Ontological Coaching: The Practice of Being

Leadership is never just about strategy. It’s about presence. It’s about relationships. It’s about how we show up in the moments that matter—when the stakes are high, when complexity is unavoidable, when the path forward requires something beyond expertise.

Ontological coaching—the practice of coaching through the lens of being—asks us to move beyond technical solutions and into the realm of deep transformation. It is not about skills alone. It is about who we are as we lead, teach, create, and shape the world around us.

This is the kind of coaching I offer: work that moves beneath the surface, that challenges leaders to step into the depth of their practice, that refuses easy answers in favor of something more profound.

Leadership as an Ontological Practice

Ontology is the study of being. It asks: What is real? What is essential? As a coaching framework, it brings us back to the foundation of leadership—not as a role, but as a way of being in the world.

  • Do we see leadership as a position, or as an evolving practice?

  • Do we cultivate environments where learning is transactional, or where people are in continuous, generative inquiry?

  • Do we believe transformation happens through compliance, or through a commitment to deeper presence and purpose?

Ontological coaching is not about fixing behaviors. It’s about shifting how we exist in our work, how we navigate complexity, how we cultivate trust, and how we create the conditions where real impact can unfold.

The Role of Love in Leadership

In 2014 I led a US Department of Education Grant through Alameda County Office of Education. In working with teachers, I established a framework for our set of coaches to embark on. It was simple. I explained to funders and education leaders that our coaching model was “love.” Love is about integrity. It is about the unseen but deeply felt dimensions of leadership: what we center, what we cultivate, and what we make possible through our presence.

Love—when applied rigorously—is a methodology, not a sentiment. It is the choice to build organizations and communities where people thrive, not just function. It is the ability to name what is real, hold space for disruption and possibility, and move with clarity through uncertainty.

The coaching I offer does not hand leaders a checklist of solutions. It asks them to step into inquiry. Who are you in this work? What are you truly committed to? How do you move in alignment with your deepest values—not just in theory, but in action?

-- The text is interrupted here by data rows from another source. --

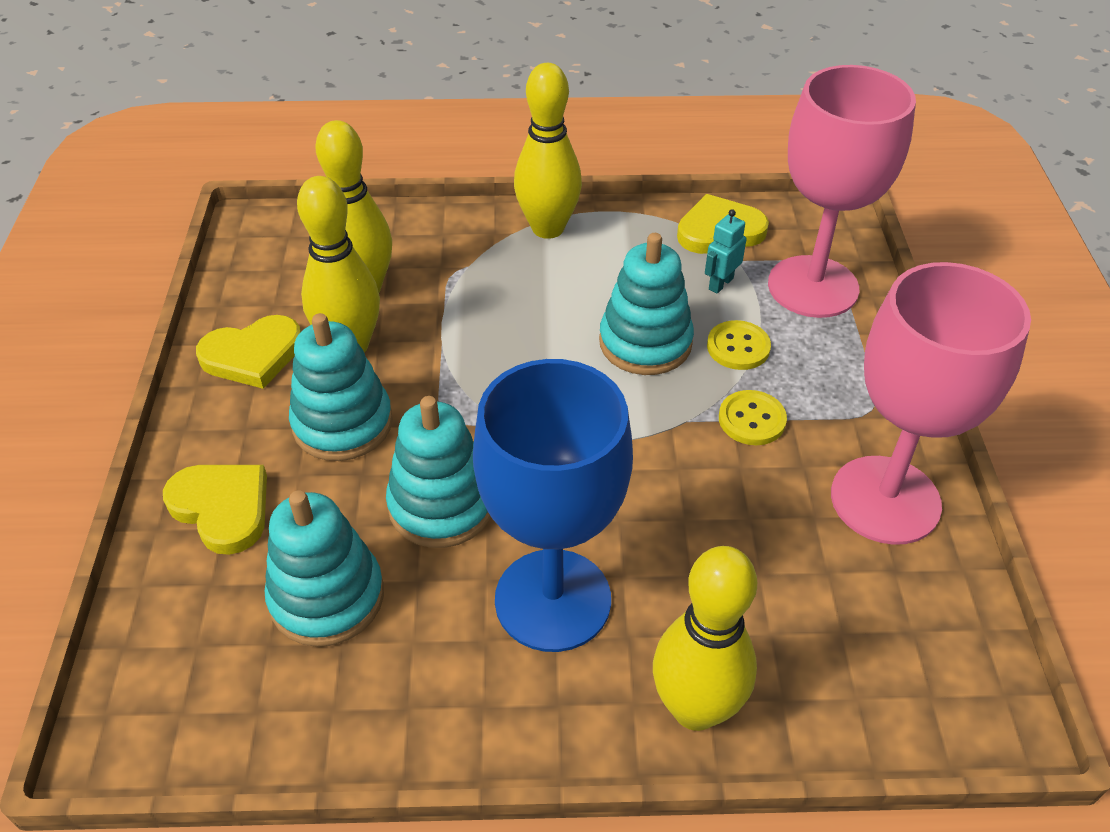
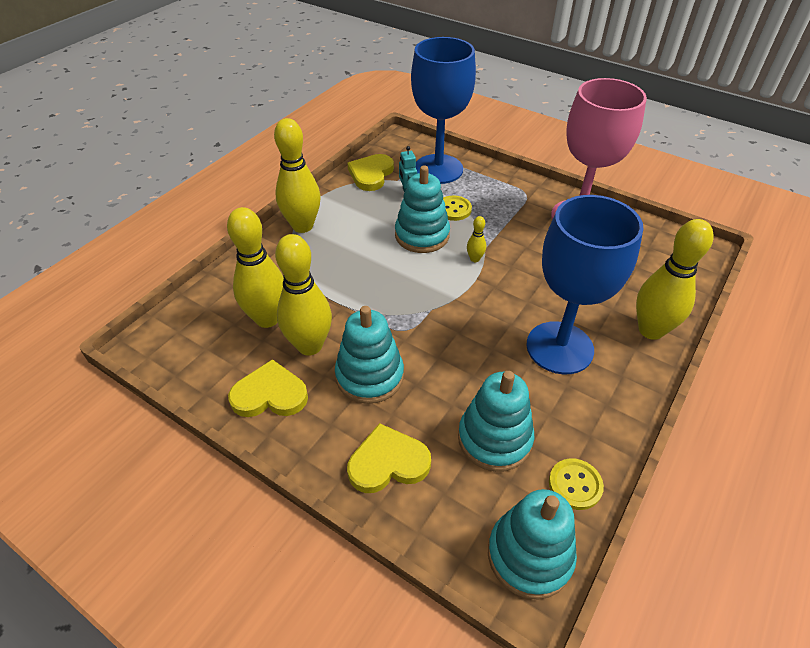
camera: 55 degrees left, 0 degrees up
(253, 355) = (270, 394): yellow heart -> yellow heart turned 105 degrees counterclockwise
(441, 505) = (466, 361): turquoise stacking toy -> turquoise stacking toy (529, 555)
(652, 420) = (475, 259): none -> yellow bowling pin
(752, 419) = (502, 229): yellow button -> yellow button (575, 485)
(813, 287) = (438, 169): pink goblet -> blue goblet

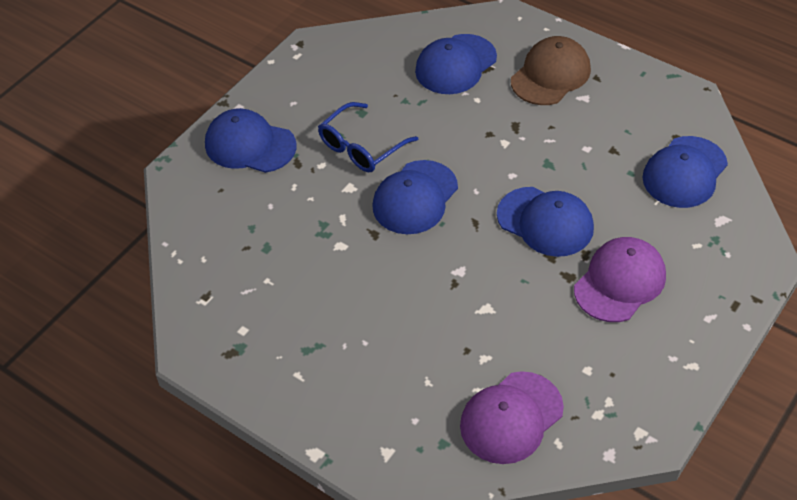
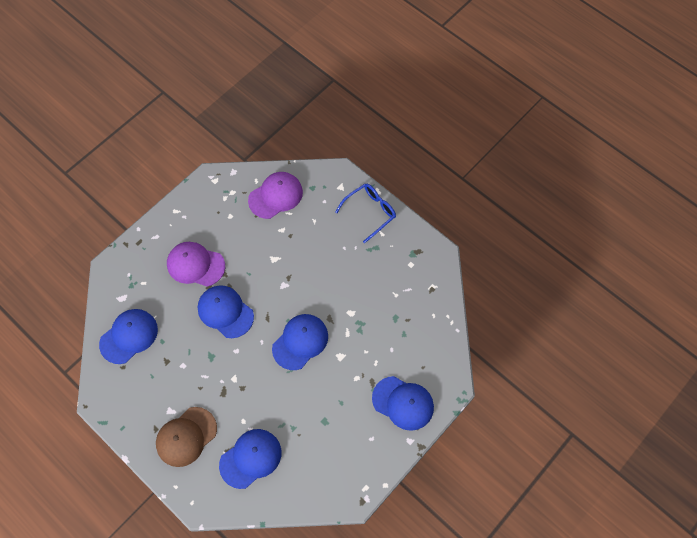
camera: 175 degrees left, 15 degrees up
(361, 147) = (328, 389): blue glasses -> blue glasses (370, 212)
(620, 282) = (195, 265): purple cap -> purple cap turned 60 degrees clockwise

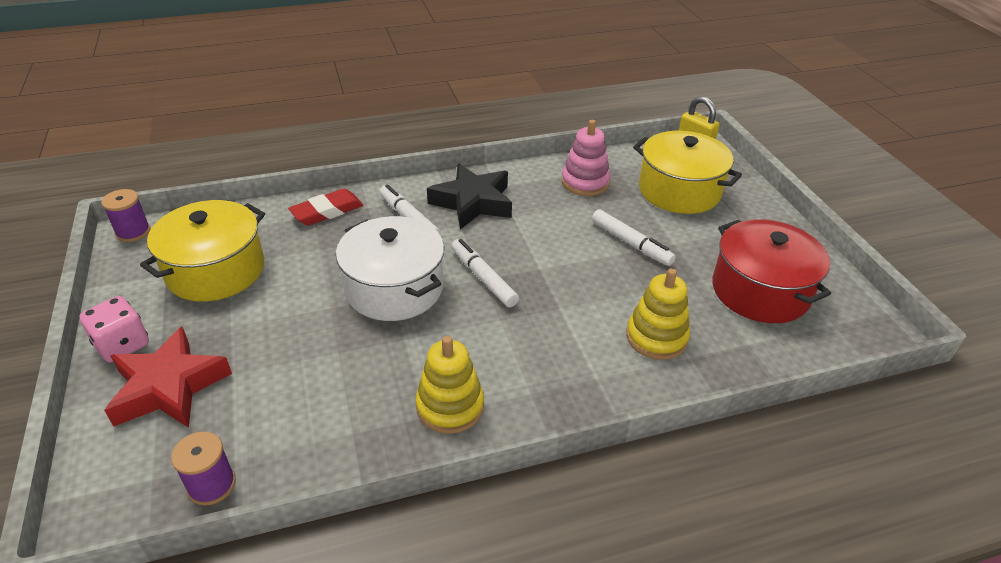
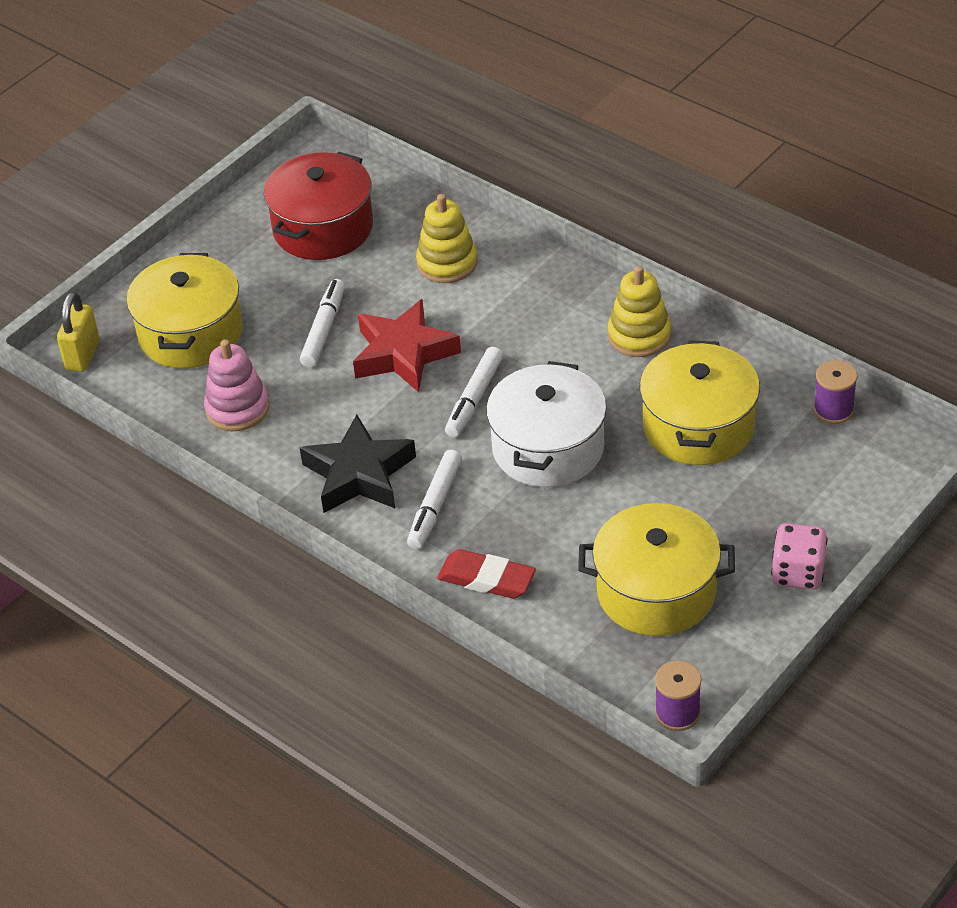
camera: 120 degrees left, 5 degrees up
(168, 387) = (797, 503): red star -> red star (404, 353)
(312, 379) = (698, 426): none -> yellow pot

This is not surface-level leadership training. It is work that requires vulnerability, disruption, and a willingness to rethink deeply held assumptions.

Critical Connections, Not Critical Mass

Grace Lee Boggs reminds us:

“We never know how our small activities will affect others through the invisible fabric of our connectedness. In this exquisitely connected world, it’s never a question of ‘critical mass.’ It’s always about critical connections.”

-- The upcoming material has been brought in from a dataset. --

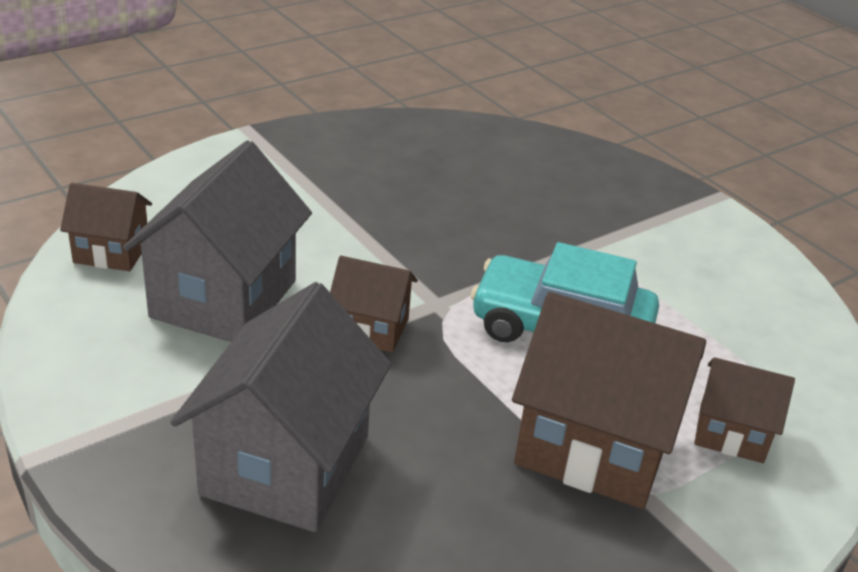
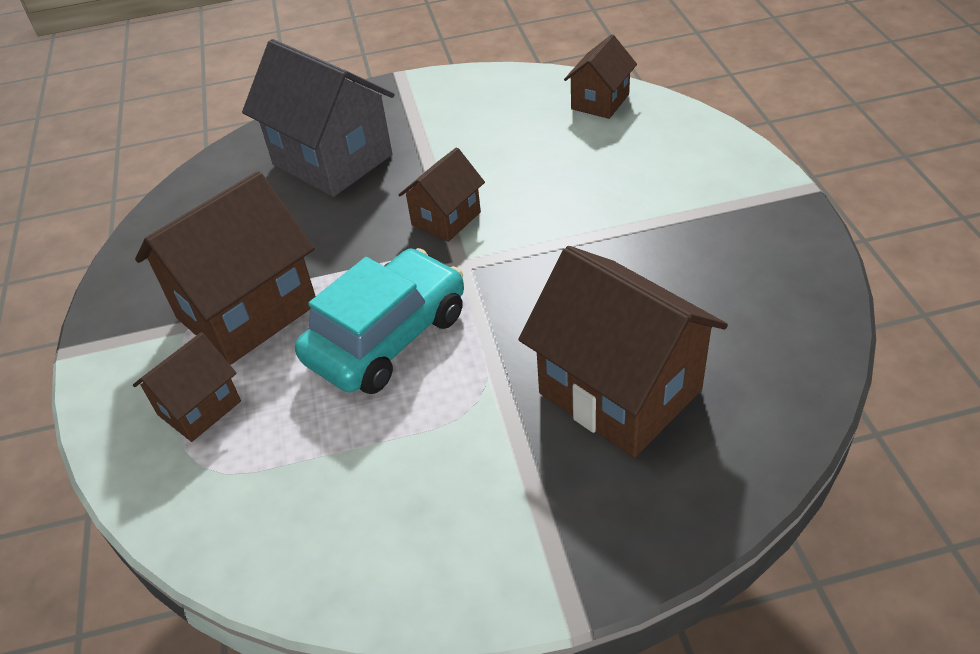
camera: 120 degrees right, 10 degrees up
(224, 299) = (518, 149): grey house -> none
(535, 197) = (619, 391): none -> brown house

Leadership is not about amassing influence. It is about creating the conditions for deep, meaningful shifts—ones that are relational, ones that are lasting.

The impact of ontological coaching does not come from a model imposed from above. It happens in the ways people shift internally, in how they move through complexity with greater clarity and intention, in how they build environments where transformation is not forced, but inevitable.

This kind of leadership is not about scale. It is about depth. It is about investing in ways of being that make transformation sustainable.

Leading as an Act of World-Building

Leaders, at their core, are world-builders. Whether in education, the arts, politics, or movement work, the choices we make shape the conditions for what is possible.

Ontological coaching supports leaders in stepping fully into that creative role—not through control, but through presence. Not through exertion, but through clarity.

I’ve seen it happen over and over again:

  • The executive who shifts from reactive decision-making to a deeply intentional presence that transforms their organization’s culture.

  • The educator who moves from rigid, transactional teaching into relational, liberatory learning spaces.

  • The creative leader who stops following external expectations and begins making the work that only they can make.

This is what ontological coaching makes possible. A reorientation toward what matters most. A practice of leading from a place of clarity, integrity, and imagination.

This Work is Not Neutral

This kind of coaching is not neutral. It requires a fundamental choice—to lead with depth, to move beyond surface solutions, to engage with complexity instead of avoiding it.

It asks us to show up. To reimagine. To commit to something deeper than technical fixes.

It asks us to choose love—not as an abstraction, but as a discipline.

Because leadership is not just about managing systems. It is about shaping the world.

And the world we shape begins with who we choose to be.